----- Document extract -----
Remember when we set `b=a` and then changed `a`?

What happens when we do this in a list?

__HELP:__ look into the `copy` module


In [34]:
a = 1
b = a
a = 2
## What is b?
print('What is b?', b)

a_list = [1, 2, 3]
b_list = a_list
print('original b_list', b_list)
a_list[0] = 42
print('What is b_list after we change a_list ?', b_list)

What is b? 1
original b_list [1, 2, 3]
What is b_list after we change a_list ? [42, 2, 3]


In [37]:
## Exercise
# 1. Create a list of digits
# 2. Append a string
# 3. Pop the string out from the list and store it in a variable
mylist = [2,4,6,8]
mylist.append('string')
print(mylist)
mystring = mylist.pop()
print(mylist)
print(mystring, type(mystring))

[2, 4, 6, 8, 'string']
[2, 4, 6, 8]
string <class 'str'>


### 3.2 Tuples

We won't say a whole lot about tuples except to mention that they basically work just like lists, with
two major exceptions:

1. You declare tuples using () instead of []
1. Once you make a tuple, you can't change what's in it (referred to as immutable)
-----
Activity 1 =>
Answer these questions using the Python lists and tuples excerpt, one line per answer, marked like the questions.
(a) What value does the first code block print for `b` after `a` is set to 2?
(b) What does the first code block print for `b_list` after `a_list[0] = 42`?
(c) What two exceptions does the excerpt give to tuples working like lists?
Activity 2 =>
For each statement, say yes or no as to whether it agrees with the Python lists and tuples excerpt, and quote the words that decide it.
(a) The excerpt points the reader to the `copy` module.
(b) In the exercise, the value popped into `mystring` is an integer.
(c) Tuples are declared with square brackets.
Activity 3 => Carry on the Python lists and tuples excerpt, beginning after its final line.
----- Records supplied -----
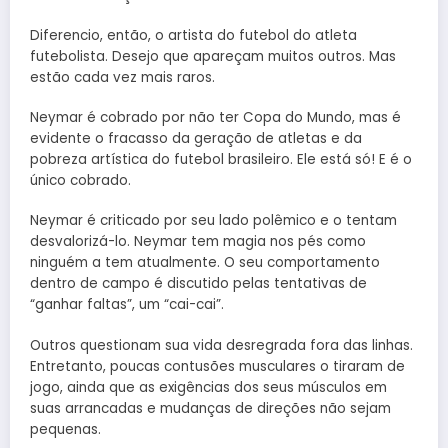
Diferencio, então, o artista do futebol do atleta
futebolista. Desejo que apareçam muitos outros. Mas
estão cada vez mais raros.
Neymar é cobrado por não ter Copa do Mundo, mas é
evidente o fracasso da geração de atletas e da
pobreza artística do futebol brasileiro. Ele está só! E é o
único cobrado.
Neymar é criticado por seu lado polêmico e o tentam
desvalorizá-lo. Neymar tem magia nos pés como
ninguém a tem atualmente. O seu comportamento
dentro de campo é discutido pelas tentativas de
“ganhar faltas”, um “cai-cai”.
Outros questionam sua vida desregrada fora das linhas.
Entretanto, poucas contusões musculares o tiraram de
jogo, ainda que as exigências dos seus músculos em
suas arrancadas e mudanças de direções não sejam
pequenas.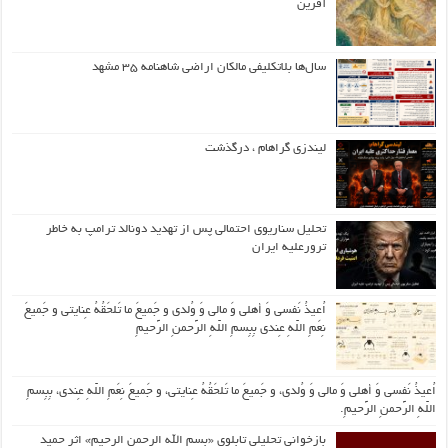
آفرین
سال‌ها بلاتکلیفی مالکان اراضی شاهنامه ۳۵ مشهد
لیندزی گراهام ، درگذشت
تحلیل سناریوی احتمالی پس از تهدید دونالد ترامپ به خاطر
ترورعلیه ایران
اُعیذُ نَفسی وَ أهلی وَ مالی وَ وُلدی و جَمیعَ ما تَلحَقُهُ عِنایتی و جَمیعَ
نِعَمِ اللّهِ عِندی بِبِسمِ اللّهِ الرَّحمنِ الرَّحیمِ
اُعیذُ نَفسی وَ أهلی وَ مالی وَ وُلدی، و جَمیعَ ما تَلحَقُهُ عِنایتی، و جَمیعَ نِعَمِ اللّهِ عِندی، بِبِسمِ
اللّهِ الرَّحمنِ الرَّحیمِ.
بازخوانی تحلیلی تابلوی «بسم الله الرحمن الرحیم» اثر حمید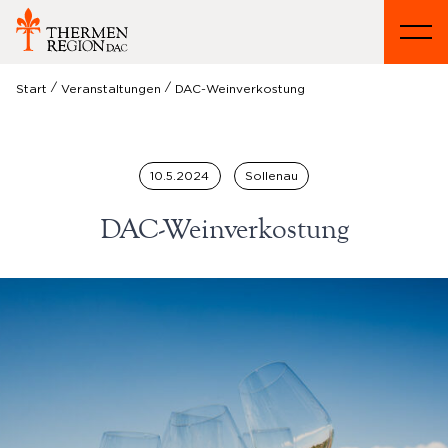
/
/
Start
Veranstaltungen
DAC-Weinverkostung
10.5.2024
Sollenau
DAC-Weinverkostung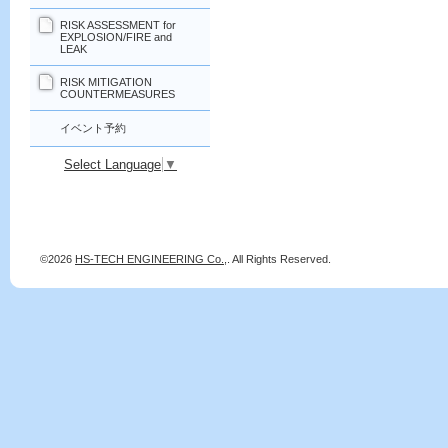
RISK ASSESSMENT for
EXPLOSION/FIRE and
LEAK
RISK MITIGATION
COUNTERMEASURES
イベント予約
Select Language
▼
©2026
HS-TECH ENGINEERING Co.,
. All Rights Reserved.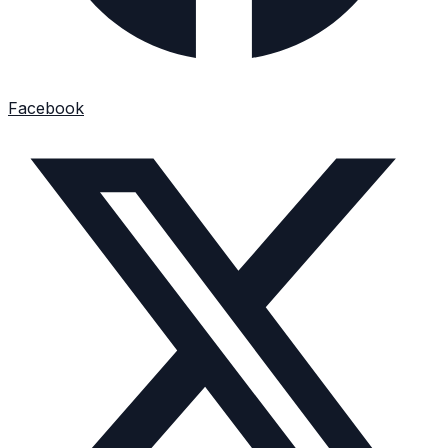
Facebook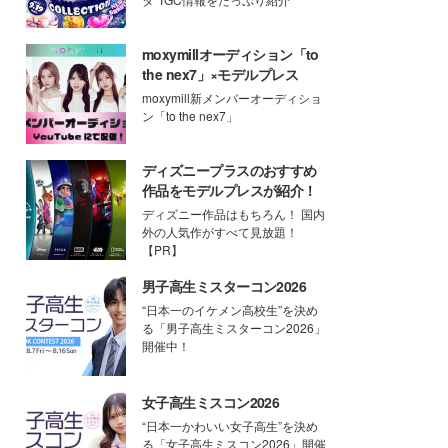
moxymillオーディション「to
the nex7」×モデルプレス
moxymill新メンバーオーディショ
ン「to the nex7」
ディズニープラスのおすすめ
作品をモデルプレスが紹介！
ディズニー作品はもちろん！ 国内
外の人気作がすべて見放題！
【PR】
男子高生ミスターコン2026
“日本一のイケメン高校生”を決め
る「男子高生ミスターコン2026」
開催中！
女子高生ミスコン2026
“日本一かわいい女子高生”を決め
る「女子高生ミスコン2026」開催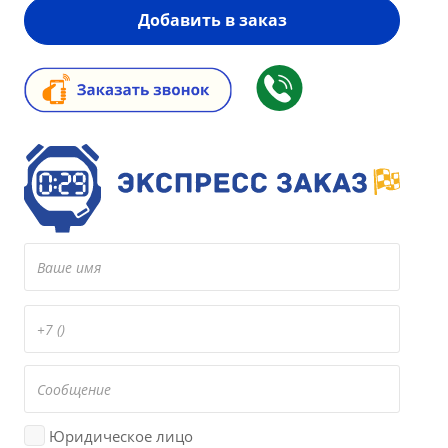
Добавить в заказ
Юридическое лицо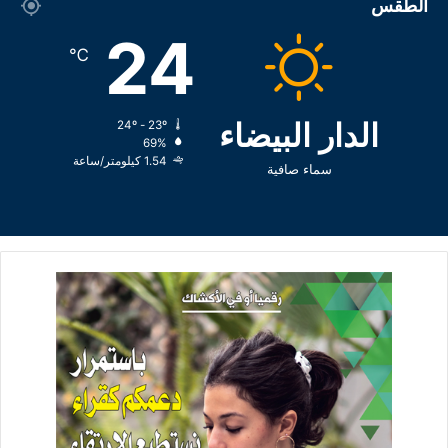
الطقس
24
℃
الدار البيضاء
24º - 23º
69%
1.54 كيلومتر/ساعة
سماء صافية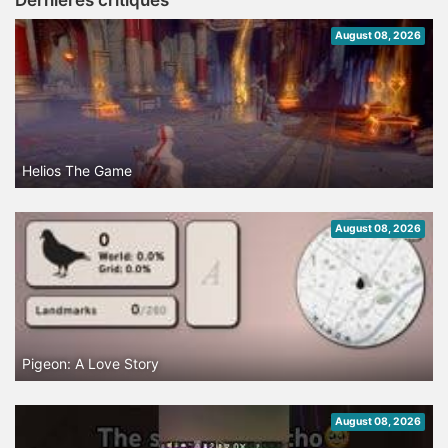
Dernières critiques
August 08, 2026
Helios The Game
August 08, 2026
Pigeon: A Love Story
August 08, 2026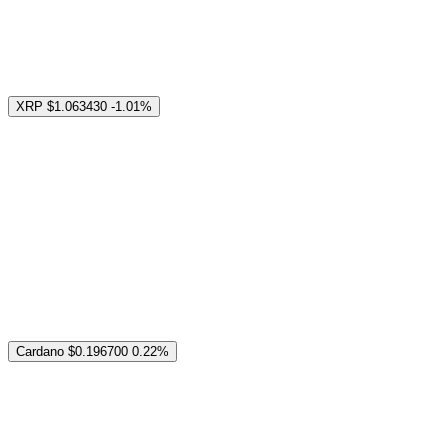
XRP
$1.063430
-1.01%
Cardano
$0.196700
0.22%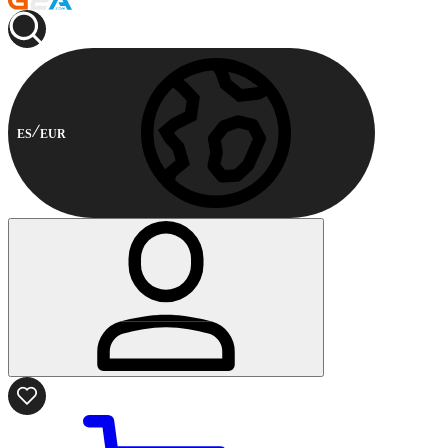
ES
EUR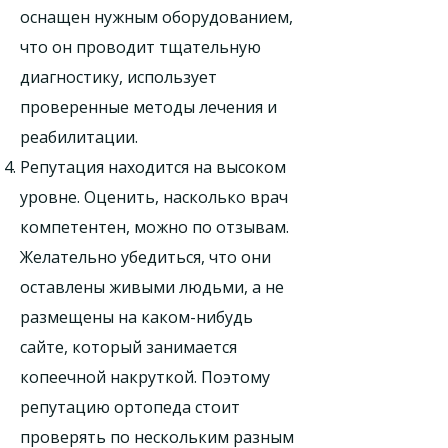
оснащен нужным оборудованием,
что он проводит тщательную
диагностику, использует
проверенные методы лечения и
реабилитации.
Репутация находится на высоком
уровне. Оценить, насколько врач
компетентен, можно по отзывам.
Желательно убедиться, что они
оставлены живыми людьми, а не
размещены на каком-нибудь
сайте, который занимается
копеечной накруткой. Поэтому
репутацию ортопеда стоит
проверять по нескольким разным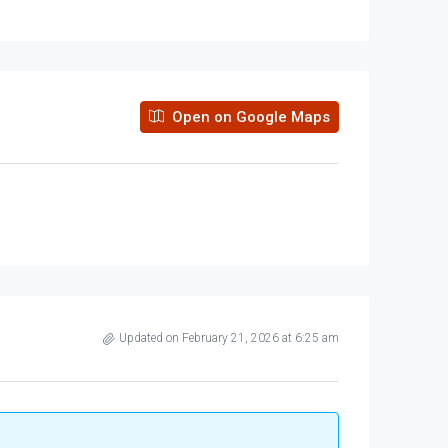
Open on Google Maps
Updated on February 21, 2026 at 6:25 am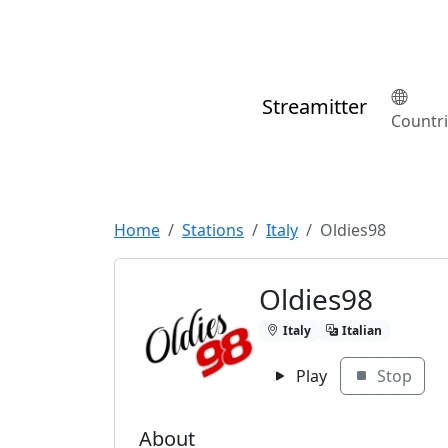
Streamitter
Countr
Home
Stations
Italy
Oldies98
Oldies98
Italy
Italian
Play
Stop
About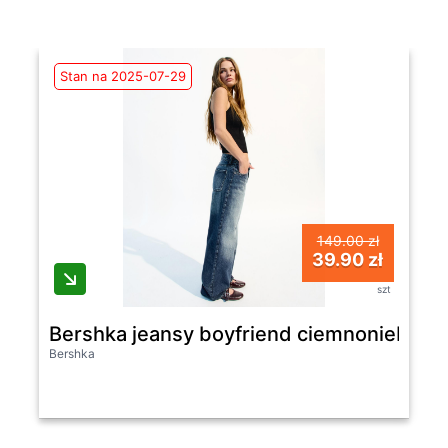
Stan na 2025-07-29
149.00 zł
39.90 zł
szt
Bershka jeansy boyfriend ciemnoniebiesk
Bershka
-----
Answer area 1 =>
(a) 1
(b) [42, 2, 3]
(c) Tuples are declared using () instead of [], and once a tuple is made, what's in it can't be changed (it is immutable).

Answer area 2 =>
(a) Yes: "look into the `copy` module"
(b) No: "string <class 'str'>"
(c) No: "You declare tuples using () instead of []"

Answer area 3 =>
You'll see tuples come up throughout the Python language, and over time you'll develop a feel for when
to use them. 

In general, they're often used instead of lists:

1. to group items when the position in the collection is critical, such as coord = (x,y)
1. when you want to make prevent accidental modification of the items, e.g. shape = (12,23)

In [38]:
xy = (23, 45)
print(xy[0])
xy[0] = "this won't work with a tuple"

23


TypeError: 'tuple' object does not support item assignment

### Anatomy of a traceback error

Traceback errors are `raised` when you try to do something with code it isn't meant to do.  It is also meant to be informative, but like many things, it is not always as informative as we would like.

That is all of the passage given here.